Hi, thank you for the reply. Here is a picture of the handle internals. Do you see an adjustment there for the trigger, or a misplacement of the throttle cable?


----------



## paulr44 (Oct 14, 2008)

All is in proper place, but that cable looks crushed, and kind of kinked where it enters the control. Perhaps it's just the cable binding? With the control assembled and the cable disconnected from the carb., if you hold the end by the carb. with some light tension and work the trigger, it should move to and fro without any resistance.

That control may have been moved back at one time, usually there's a gap between the clutch housing and the control.
P.S. That type of control doesn't have the screw in the trigger adjustment.


----------



## treefort (May 10, 2020)

Hi Paul, thanks for helping me. 

I took a video to show what's going on.

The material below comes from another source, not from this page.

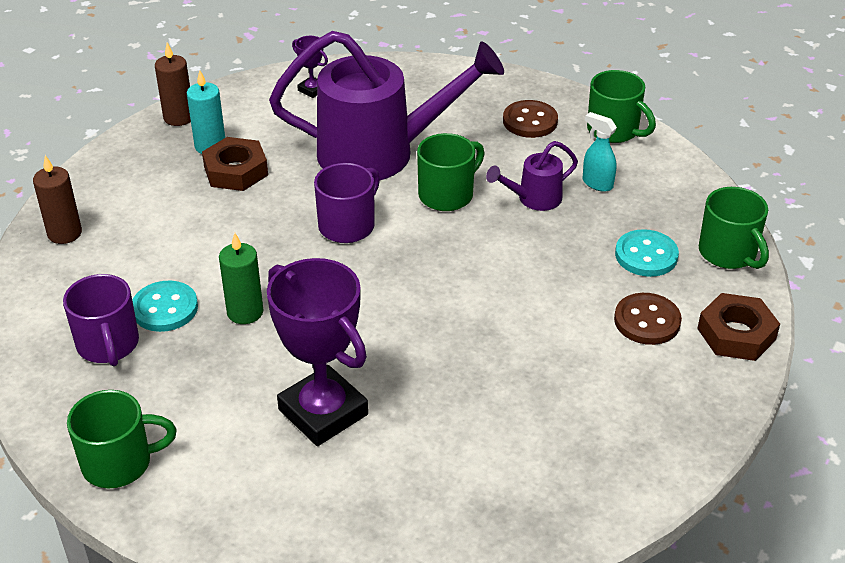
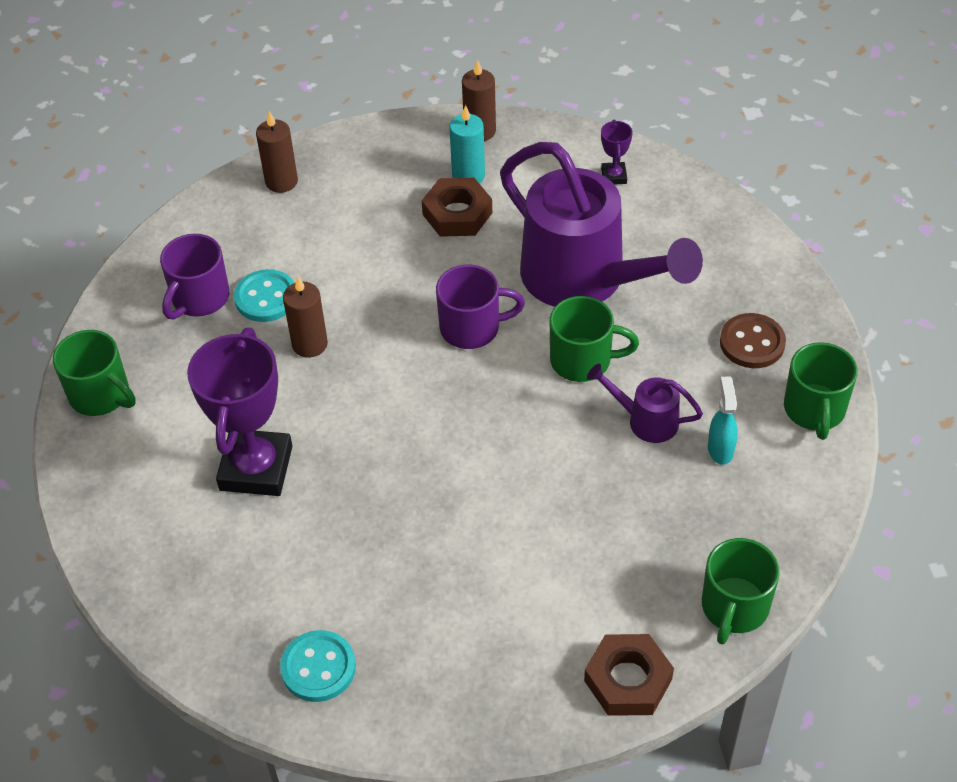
camera: 50 degrees right, 10 degrees up
(245, 312) = (310, 344): green candle -> brown candle
(646, 255) = (661, 548): turquoise button -> turquoise button (318, 667)
(647, 321) = (574, 604): brown button -> none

Please excuse me for repeating myself at times in it.


----------



## treefort (May 10, 2020)

paulr44 said:


> All is in proper place, but that cable looks crushed, and kind of kinked where it enters the control. Perhaps it's just the cable binding? With the control assembled and the cable disconnected from the carb., if you hold the end by the carb. with some light tension and work the trigger, it should move to and fro without any resistance.
> 
> That control may have been moved back at one time, usually there's a gap between the clutch housing and the control.
> P.S. That type of control doesn't have the screw in the trigger adjustment.


Hi Paul,

I pulled the bowden cable out of the handle and did the push pull test and it loosened right up. I think the handle had slid and was getting crushed at the loom area like you said. I repositioned the handle giving it the 20mm gap that the manual calls for. I am guessing that is why they say you need a 20mm gap! I just worked it for over an hour and all is well. Running great. Thank you very much for your help and knowledge along the way. It is such a great machine, I am very happy to get her going again.


----------



## paulr44 (Oct 14, 2008)

Honestly, despite being Stihl Silver certified, I had no idea that gap spec. existed. Just used good visual judgement in all my years.


----------